• [Problems to work on]:
1. From the TasteBud project page, print the text word for word, starting at the words "Recommendations tuned to" and stopping after "other food constraints.".
2. Continue the TasteBud project page, picking up right after its final line.

• [Given passage]:

*** Begin section ***

Founder

TasteBud

Personalized Recommendations from Noisy Dining Data

Built a conversational food recommendation experience that turns messy menu and place data into trustworthy, context-aware suggestions users can depend on.

Highlights

Hyper-personalized

Recommendations tuned to mood, taste preferences, and budget instead of generic ranking lists.

Constraint-aware

Supports dietary and allergy needs including gluten-free, diabetic, and other food constraints.

Context-sensitive

Handles situational requests like date-night patios, kid-friendly dinners, and dog-friendly spots.

Background

Context

TasteBud reduces decision fatigue by turning broad food and drink discovery into highly specific recommendations tailored to each person in the moment.

Stakeholders

  • Foodies looking for better local recommendations
  • Travelers in new places needing quick confidence
  • People with dietary or allergy constraints
  • Groups with situational needs (family, pets, events)

Challenges

  • Traditional review and map products return broad lists that often miss personal context.
  • Users need recommendations that account for diet, allergies, budget, and location at once.
  • Decision support should work across both discovery and menu-level choices.
  • Recommendation quality depends on trust, freshness, and perceived reliability of data.

*** End section ***

• [Extracted material]:
*** Begin section ***

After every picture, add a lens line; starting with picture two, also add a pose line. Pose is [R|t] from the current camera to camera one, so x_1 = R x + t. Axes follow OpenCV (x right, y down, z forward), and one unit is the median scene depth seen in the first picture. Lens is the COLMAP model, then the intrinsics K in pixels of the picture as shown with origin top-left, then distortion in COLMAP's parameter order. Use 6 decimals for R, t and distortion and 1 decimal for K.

*** End section ***
*** Begin section ***

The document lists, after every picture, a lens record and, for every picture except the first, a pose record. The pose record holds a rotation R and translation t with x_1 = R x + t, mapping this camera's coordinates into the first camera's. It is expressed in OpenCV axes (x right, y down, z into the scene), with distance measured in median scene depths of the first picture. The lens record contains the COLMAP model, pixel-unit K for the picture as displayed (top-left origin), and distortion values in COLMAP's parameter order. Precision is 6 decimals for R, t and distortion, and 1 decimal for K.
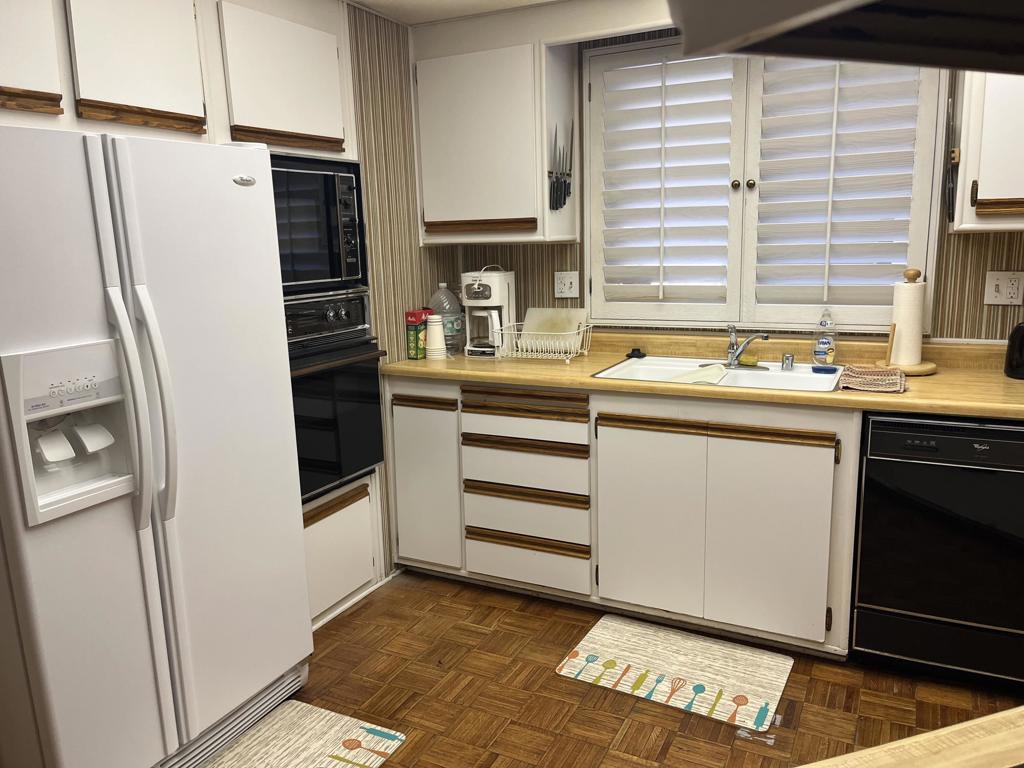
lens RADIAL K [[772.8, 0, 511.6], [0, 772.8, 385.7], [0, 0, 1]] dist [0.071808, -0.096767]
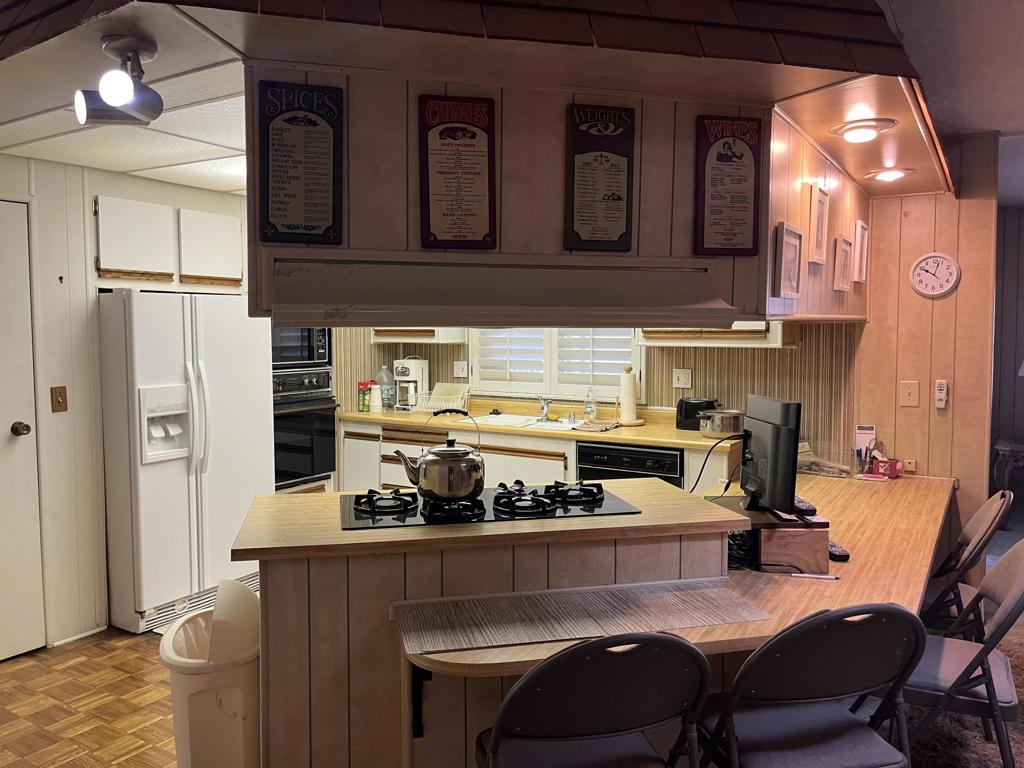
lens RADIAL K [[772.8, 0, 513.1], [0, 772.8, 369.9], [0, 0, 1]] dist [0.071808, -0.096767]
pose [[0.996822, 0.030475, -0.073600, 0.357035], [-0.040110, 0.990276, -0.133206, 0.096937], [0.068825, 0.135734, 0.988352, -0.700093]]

*** End section ***
*** Begin section ***

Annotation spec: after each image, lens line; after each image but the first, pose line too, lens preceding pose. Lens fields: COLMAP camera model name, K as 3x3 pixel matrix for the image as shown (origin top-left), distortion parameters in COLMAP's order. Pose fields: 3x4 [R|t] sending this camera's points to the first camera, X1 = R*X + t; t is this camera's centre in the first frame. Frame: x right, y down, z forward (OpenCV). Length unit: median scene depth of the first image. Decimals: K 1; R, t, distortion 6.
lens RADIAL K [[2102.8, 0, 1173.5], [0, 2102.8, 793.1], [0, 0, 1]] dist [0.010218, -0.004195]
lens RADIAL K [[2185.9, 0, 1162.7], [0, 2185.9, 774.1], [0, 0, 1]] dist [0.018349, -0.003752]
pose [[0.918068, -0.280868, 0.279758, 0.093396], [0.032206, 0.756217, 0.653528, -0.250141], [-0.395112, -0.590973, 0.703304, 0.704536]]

*** End section ***

• [Answers to this exercise]:
1.
Recommendations tuned to mood, taste preferences, and budget instead of generic ranking lists.

Constraint-aware

Supports dietary and allergy needs including gluten-free, diabetic, and other food constraints.

2.
Objectives

Personalized Discovery

Deliver recommendations matched to taste, mood, and budget instead of generic popularity.

Constraint Coverage

Support dietary and allergy-aware recommendations users can actually act on.

Conversational Utility

Make the product useful for natural-language questions from broad to highly specific.

Research and Discovery

Use-case Taxonomy

Product scope was structured around three primary query categories: quick recommendations, specific constraints, and menu intelligence.

Preference Dimensions

  • Mood and craving intent
  • Dietary and allergy constraints
  • Location and situational context
  • Reliability and review quality expectations

Sample Prompt Modeling

Prompts were designed to cover common scenarios like date nights, work-friendly coffee spots, vegan options, and dish recommendations at specific chains.

Design Approach

Persona-led Voice

Framed the product as a trusted foodie friend to make interaction feel human and low-friction.

Prompt-first UX

Centered interactions around natural-language requests instead of rigid filter-only experiences.

Progressive Specificity

Supported both broad "where should I go?" flows and precise dish-level decision support.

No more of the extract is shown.